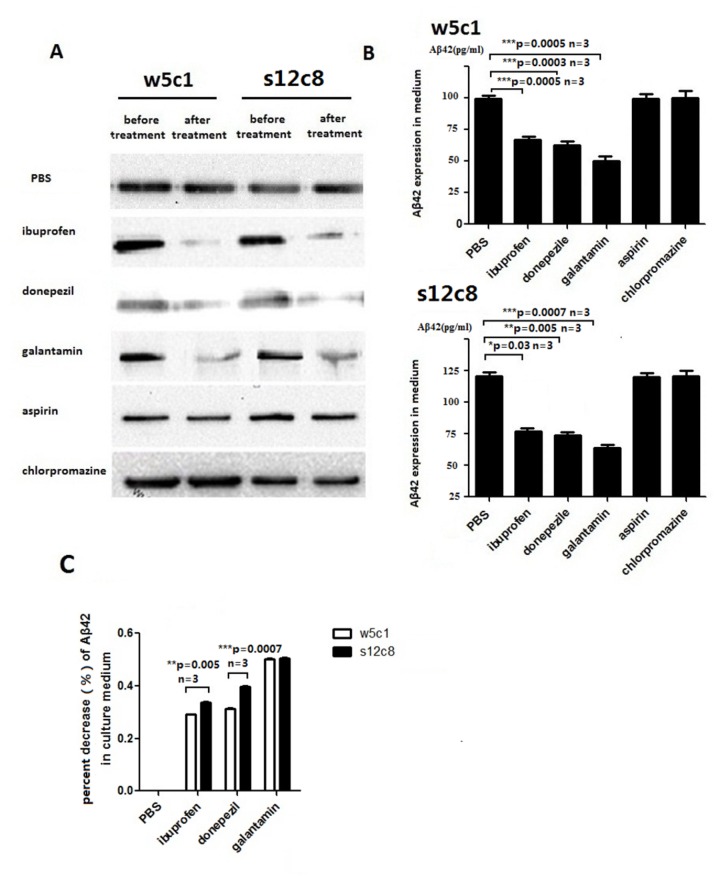
Changes in Aβ42 abundance in cell culture medium after drug treatment assayed by Western blot.(A) Western blot band intensity was used to measure differences in Aβ42 abundance in the cell culture medium of w5c1 and s12c8 cell after drug treatment. Representative blots are shown. Cells were treated with ibuprofen, donepezil, galantamin, aspirin and chlorpromazine. Results were obtained from three independent experiments, each performed in triplicate, and expressed as mean ± SEM. Error bars represent SE. (B) Quantification of the changes in Aβ42 levels between drug treatment groups. The release of Aβ42 into the cell culture medium was inhibited significantly by ibuprofen, donepezil and galantamin in both the w5c1 and s12c8 cell lines. Results are obtained from three independent experiments; each performed in triplicate, and expressed as mean ± SEM. Error bars represent SE. Asterisk indicates a statistically significant difference between two groups (P < 0.05). (C) Comparison of the effects of drugs on Aβ42 release into the cell culture medium by wildtype and mutant APP knock in cells. In ibuprofen and donepezil treatment groups, s12c8 exerted significantly greater sensitivity, compared to w5c1, to the drug treatments. Asterisk indicates a statistically significant difference between two groups (*p<0.05, **p<0.01, ***p<0.001).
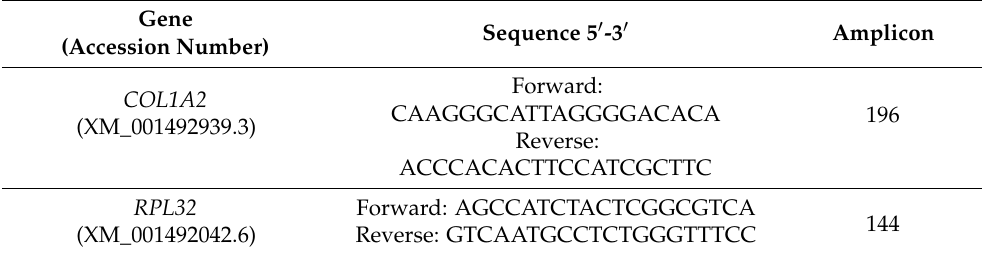
Table 3. Sequences of primers used for quantitative real-time polymerase chain reaction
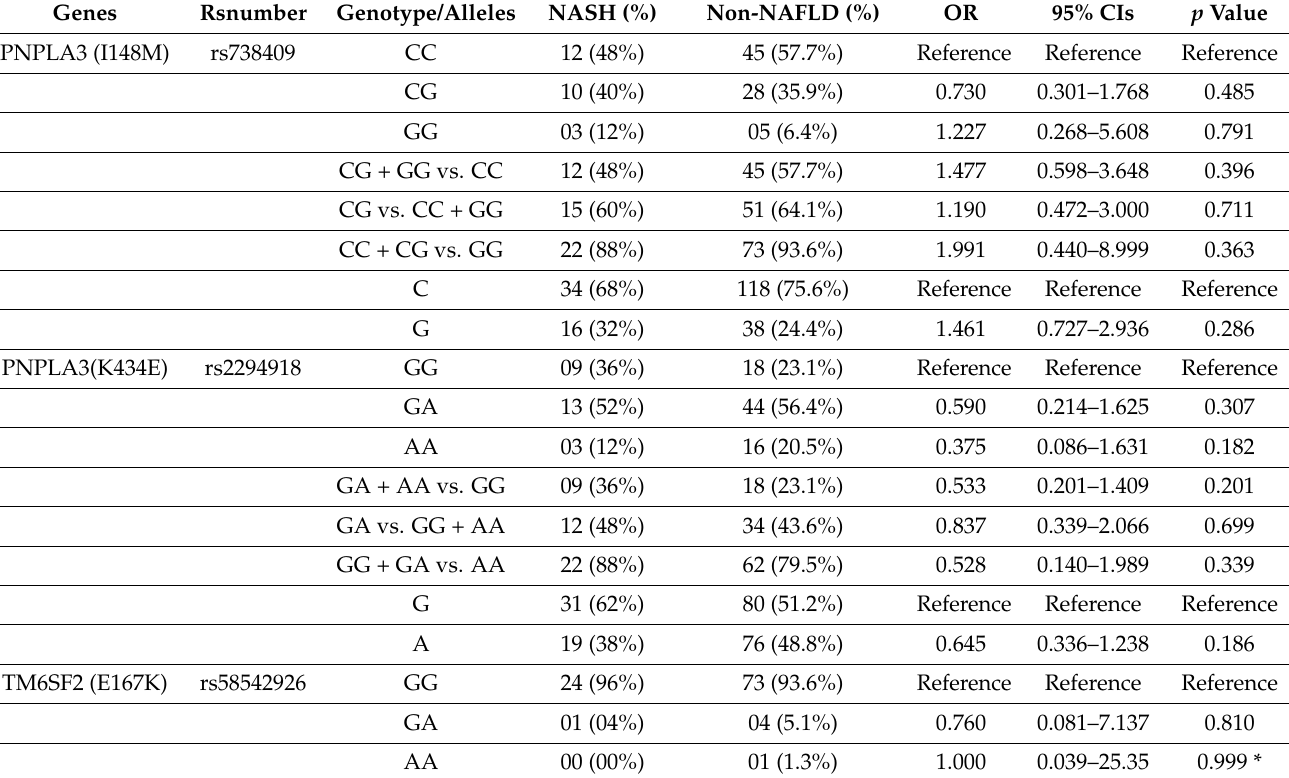
Table 5. Genotype frequencies with various modes of inheritance in the NASH and non-NAFLD groups.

What the task requires: Would you give the material back exactly, minus the pictures?

Task result:
Changes in Aβ42 abundance in cell culture medium after drug treatment assayed by Western blot.(A) Western blot band intensity was used to measure differences in Aβ42 abundance in the cell culture medium of w5c1 and s12c8 cell after drug treatment. Representative blots are shown. Cells were treated with ibuprofen, donepezil, galantamin, aspirin and chlorpromazine. Results were obtained from three independent experiments, each performed in triplicate, and expressed as mean ± SEM. Error bars represent SE. (B) Quantification of the changes in Aβ42 levels between drug treatment groups. The release of Aβ42 into the cell culture medium was inhibited significantly by ibuprofen, donepezil and galantamin in both the w5c1 and s12c8 cell lines. Results are obtained from three independent experiments; each performed in triplicate, and expressed as mean ± SEM. Error bars represent SE. Asterisk indicates a statistically significant difference between two groups (P < 0.05). (C) Comparison of the effects of drugs on Aβ42 release into the cell culture medium by wildtype and mutant APP knock in cells. In ibuprofen and donepezil treatment groups, s12c8 exerted significantly greater sensitivity, compared to w5c1, to the drug treatments. Asterisk indicates a statistically significant difference between two groups (*p<0.05, **p<0.01, ***p<0.001).
Table 3. Sequences of primers used for quantitative real-time polymerase chain reaction
Table 5. Genotype frequencies with various modes of inheritance in the NASH and non-NAFLD groups.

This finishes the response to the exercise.